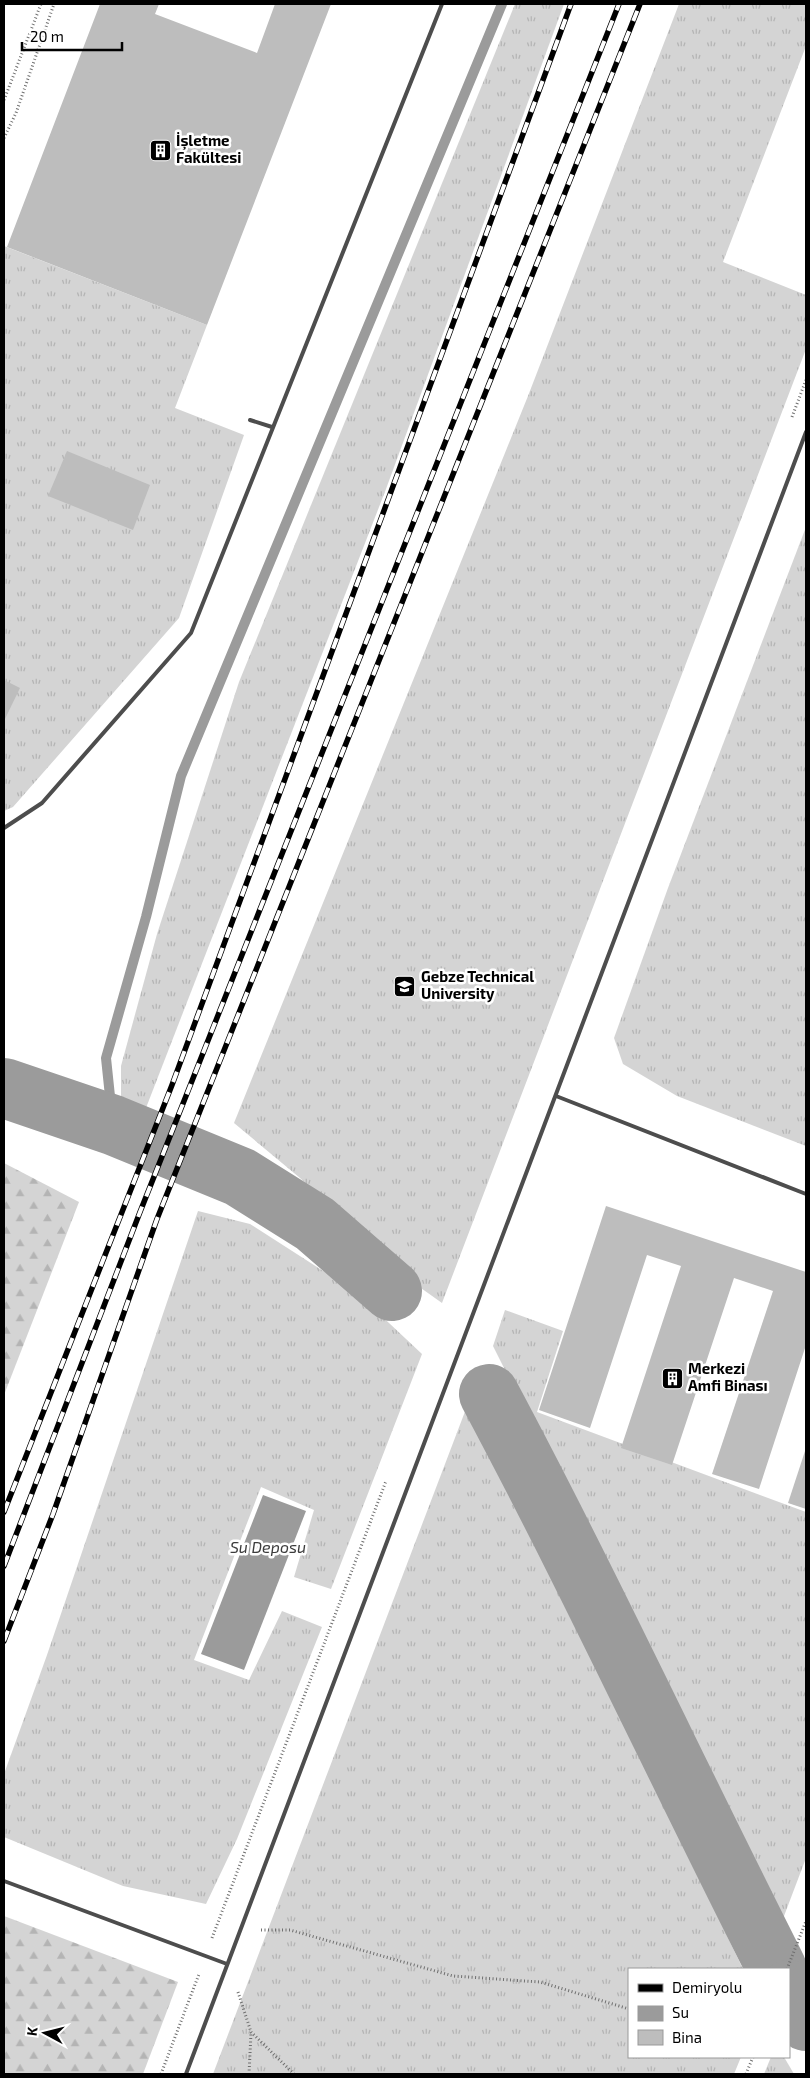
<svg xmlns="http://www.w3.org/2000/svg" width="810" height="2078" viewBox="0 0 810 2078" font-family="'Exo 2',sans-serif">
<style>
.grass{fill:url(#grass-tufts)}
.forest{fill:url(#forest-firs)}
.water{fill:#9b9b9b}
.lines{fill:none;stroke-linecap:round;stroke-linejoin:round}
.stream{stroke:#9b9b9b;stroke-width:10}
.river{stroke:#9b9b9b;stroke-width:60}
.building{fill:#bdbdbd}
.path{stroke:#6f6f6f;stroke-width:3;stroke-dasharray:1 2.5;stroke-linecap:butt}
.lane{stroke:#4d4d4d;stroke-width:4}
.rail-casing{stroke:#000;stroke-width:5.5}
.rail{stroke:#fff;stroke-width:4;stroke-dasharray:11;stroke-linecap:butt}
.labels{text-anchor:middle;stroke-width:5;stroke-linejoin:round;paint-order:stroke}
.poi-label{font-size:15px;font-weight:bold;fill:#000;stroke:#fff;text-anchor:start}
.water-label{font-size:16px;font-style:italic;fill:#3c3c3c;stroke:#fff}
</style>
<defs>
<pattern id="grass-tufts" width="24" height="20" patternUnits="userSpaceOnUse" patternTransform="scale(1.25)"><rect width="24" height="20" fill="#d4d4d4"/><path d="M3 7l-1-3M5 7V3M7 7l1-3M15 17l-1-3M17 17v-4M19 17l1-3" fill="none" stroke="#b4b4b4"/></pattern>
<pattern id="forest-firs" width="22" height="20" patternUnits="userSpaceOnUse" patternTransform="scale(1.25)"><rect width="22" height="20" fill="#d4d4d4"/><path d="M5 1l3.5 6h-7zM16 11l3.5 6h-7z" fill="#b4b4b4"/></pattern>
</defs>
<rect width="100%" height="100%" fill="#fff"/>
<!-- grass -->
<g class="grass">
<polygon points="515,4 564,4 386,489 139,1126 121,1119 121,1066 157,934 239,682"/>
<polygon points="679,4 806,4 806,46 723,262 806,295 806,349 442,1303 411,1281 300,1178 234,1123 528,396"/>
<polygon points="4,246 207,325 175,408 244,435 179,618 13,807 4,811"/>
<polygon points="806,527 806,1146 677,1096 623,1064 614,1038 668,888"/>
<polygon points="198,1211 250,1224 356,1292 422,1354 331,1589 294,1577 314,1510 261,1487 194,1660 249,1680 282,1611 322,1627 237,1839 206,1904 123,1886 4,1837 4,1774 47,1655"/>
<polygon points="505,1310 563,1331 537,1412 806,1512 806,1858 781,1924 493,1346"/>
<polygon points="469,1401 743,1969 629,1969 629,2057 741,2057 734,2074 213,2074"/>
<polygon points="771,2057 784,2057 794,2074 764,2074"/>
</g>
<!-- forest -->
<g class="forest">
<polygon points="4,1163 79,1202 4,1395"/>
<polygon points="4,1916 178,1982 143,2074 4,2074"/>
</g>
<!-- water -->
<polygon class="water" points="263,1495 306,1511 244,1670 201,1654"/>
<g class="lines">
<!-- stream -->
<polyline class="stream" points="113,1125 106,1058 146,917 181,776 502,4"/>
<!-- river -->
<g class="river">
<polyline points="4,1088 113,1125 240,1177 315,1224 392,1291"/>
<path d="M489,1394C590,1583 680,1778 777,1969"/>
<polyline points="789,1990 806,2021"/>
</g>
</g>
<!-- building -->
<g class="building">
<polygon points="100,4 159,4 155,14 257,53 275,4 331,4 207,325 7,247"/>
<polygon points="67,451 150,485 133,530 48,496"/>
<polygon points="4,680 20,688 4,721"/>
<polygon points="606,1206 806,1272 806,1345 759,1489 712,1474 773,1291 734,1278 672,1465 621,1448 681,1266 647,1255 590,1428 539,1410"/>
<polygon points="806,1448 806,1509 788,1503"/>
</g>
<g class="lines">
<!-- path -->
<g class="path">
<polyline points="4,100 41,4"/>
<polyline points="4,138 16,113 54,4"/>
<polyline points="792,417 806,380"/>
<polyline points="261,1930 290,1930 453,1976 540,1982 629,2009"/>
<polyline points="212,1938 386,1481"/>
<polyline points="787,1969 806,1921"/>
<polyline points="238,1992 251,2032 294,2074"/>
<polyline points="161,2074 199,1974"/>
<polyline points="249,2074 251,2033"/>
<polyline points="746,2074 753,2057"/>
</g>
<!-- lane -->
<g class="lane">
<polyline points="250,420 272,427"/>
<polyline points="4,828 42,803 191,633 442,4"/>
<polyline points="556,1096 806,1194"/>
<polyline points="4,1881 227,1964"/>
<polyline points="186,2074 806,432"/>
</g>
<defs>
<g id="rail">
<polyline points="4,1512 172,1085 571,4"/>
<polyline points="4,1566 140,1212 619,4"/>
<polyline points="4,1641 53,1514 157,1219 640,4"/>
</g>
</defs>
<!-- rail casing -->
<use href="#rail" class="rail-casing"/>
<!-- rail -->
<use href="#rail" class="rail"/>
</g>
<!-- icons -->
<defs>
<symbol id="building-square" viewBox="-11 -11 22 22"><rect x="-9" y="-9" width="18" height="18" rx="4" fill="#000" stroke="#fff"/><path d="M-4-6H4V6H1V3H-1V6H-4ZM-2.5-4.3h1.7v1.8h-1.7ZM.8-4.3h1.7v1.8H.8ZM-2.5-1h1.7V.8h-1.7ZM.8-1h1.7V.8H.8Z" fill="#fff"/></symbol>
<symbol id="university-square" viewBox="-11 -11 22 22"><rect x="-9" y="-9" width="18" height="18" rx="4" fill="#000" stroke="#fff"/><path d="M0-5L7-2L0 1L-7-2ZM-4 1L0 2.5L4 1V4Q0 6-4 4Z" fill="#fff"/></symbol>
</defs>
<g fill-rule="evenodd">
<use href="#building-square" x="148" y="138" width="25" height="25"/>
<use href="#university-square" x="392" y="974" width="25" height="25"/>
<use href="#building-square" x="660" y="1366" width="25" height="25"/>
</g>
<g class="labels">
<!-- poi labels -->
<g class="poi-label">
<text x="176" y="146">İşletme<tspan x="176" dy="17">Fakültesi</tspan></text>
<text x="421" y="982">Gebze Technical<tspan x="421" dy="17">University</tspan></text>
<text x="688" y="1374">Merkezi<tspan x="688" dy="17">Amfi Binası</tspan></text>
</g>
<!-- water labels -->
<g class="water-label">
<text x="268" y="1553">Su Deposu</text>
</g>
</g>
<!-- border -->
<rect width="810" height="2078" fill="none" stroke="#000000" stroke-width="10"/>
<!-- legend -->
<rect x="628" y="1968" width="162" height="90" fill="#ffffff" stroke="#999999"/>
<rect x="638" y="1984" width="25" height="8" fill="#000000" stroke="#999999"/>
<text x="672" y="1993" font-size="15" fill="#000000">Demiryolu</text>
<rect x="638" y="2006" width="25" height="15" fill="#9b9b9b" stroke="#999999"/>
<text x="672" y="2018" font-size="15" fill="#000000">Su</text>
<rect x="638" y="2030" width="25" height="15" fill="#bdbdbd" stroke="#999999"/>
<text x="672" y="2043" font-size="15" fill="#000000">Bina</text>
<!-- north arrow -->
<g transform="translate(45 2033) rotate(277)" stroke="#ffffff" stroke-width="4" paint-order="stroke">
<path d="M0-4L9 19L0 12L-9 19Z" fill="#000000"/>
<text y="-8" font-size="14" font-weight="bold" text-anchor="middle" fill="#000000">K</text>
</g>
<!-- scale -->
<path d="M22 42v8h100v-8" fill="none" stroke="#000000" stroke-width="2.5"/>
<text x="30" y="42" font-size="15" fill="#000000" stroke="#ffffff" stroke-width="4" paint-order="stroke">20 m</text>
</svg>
____________
## EXERCISE INSTRUCTIONS
Review the material and copy each line in which the word "linecap" appears.

## FINAL ANSWER
.lines{fill:none;stroke-linecap:round;stroke-linejoin:round}
.path{stroke:#6f6f6f;stroke-width:3;stroke-dasharray:1 2.5;stroke-linecap:butt}
.rail{stroke:#fff;stroke-width:4;stroke-dasharray:11;stroke-linecap:butt}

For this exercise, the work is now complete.